WHAT IS NEEDED: In the entries that follow, how many lines hold the string "добавленные"? Give only that number.

(Collected data entries)
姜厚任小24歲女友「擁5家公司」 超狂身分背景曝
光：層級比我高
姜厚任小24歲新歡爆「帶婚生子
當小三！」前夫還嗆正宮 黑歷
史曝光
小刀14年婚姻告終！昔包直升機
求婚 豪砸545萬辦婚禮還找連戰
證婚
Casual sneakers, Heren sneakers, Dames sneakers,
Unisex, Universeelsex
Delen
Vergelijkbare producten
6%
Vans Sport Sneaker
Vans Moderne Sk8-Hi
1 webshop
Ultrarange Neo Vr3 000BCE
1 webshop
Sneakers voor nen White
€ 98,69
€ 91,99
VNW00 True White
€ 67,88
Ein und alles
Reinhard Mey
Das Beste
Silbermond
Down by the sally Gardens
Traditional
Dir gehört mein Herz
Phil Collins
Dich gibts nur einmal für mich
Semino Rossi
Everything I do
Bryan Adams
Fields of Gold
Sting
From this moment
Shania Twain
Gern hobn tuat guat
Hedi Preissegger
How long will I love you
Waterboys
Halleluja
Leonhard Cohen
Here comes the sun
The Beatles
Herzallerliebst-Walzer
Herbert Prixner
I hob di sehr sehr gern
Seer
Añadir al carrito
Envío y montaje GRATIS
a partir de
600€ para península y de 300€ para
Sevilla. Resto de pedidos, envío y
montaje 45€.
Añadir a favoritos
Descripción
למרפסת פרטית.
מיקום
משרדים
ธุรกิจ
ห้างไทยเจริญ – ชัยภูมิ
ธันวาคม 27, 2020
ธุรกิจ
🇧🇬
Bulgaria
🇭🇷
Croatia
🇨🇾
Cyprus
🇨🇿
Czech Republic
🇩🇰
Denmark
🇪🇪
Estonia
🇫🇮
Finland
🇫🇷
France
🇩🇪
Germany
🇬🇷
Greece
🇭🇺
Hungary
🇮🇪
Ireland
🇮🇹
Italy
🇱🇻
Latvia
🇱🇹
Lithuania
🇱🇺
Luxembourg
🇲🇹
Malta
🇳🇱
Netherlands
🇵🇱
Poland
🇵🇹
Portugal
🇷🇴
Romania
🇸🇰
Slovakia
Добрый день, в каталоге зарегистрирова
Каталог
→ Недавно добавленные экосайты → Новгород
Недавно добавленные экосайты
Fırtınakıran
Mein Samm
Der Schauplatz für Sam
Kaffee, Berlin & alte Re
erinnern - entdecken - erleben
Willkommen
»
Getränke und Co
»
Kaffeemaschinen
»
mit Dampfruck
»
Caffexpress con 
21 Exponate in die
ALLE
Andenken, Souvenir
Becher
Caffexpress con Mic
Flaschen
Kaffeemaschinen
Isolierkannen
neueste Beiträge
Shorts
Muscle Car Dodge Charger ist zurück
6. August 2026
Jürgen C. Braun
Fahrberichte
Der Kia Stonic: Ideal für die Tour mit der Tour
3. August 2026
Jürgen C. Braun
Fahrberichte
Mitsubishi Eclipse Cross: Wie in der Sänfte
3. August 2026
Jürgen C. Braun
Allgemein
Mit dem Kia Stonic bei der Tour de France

ANSWER: 2